===== EXCERPTED DATA

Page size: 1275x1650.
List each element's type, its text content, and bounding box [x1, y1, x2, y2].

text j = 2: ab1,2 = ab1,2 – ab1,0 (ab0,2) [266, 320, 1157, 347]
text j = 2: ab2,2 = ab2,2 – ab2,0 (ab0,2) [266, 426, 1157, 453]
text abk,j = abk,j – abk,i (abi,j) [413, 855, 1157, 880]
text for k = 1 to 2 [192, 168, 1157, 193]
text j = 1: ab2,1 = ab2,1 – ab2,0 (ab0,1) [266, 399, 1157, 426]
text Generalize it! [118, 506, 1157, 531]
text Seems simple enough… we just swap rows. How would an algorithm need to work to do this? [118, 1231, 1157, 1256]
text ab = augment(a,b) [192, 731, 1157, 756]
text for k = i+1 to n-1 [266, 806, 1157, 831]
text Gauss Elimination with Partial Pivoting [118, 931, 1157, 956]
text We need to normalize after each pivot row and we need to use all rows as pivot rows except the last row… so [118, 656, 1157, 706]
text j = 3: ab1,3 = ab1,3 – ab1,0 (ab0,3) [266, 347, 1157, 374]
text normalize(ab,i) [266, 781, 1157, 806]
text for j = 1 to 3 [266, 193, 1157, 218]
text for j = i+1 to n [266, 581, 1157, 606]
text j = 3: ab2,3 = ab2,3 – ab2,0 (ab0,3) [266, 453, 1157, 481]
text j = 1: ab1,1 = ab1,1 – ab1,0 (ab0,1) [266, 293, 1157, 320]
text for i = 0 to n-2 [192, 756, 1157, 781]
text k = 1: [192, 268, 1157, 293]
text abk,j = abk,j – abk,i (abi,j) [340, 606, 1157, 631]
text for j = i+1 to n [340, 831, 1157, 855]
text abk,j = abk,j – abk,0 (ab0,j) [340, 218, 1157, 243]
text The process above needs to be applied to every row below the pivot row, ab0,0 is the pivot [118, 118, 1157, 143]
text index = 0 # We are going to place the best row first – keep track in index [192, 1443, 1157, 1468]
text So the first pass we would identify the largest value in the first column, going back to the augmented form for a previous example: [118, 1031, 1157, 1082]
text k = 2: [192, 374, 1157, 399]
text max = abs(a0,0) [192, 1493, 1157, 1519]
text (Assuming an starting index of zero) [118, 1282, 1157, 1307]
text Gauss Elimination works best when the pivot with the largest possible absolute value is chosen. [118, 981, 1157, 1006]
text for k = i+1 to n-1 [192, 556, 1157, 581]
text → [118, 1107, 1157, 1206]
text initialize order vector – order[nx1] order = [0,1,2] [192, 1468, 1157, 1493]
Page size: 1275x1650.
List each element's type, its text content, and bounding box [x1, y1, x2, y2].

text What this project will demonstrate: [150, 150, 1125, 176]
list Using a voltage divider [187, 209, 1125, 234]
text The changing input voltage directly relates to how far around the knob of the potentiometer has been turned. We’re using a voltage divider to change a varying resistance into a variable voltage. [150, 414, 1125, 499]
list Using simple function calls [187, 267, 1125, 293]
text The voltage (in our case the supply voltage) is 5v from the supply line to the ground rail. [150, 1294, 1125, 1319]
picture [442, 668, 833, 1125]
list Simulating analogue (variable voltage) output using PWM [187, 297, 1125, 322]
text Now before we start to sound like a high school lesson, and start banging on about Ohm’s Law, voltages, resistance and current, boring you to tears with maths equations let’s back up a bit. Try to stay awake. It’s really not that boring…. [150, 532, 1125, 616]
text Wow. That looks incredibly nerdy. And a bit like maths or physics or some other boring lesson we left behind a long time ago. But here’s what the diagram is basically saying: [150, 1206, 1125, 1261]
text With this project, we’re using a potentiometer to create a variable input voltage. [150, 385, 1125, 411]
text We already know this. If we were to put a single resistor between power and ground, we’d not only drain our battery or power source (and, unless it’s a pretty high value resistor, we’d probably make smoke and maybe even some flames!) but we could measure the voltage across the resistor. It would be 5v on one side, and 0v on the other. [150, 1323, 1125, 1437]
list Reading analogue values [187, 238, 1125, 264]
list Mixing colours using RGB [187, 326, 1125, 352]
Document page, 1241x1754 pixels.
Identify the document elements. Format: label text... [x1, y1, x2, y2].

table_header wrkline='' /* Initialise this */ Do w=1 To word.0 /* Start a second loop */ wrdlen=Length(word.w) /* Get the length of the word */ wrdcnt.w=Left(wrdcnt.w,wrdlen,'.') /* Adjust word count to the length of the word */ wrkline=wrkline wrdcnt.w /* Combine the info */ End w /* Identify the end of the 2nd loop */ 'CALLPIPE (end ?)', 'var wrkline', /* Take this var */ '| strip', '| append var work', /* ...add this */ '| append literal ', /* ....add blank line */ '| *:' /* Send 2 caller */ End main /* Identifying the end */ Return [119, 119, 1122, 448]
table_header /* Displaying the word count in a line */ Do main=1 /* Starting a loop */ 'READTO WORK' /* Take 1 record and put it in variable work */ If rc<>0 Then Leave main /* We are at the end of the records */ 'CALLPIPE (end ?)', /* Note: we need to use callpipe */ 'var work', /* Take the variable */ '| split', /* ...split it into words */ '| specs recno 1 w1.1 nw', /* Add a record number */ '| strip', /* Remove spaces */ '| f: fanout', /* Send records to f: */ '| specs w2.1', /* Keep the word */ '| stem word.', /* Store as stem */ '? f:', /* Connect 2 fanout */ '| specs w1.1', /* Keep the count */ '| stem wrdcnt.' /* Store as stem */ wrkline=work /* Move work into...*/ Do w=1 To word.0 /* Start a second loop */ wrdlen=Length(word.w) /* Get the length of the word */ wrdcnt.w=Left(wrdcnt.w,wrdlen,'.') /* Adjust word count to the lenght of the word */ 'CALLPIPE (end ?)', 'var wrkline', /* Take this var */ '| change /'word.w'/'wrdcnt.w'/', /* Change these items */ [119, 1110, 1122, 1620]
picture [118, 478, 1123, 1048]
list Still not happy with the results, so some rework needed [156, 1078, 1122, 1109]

==========

## TASK DETAILS
Return every line of the items above that contains the word "back", treating uppercase and lowercase as different.

## WORKED SOLUTION
text So the first pass we would identify the largest value in the first column, going back to the augmented form for a previous example: [118, 1031, 1157, 1082]
text Now before we start to sound like a high school lesson, and start banging on about Ohm’s Law, voltages, resistance and current, boring you to tears with maths equations let’s back up a bit. Try to stay awake. It’s really not that boring…. [150, 532, 1125, 616]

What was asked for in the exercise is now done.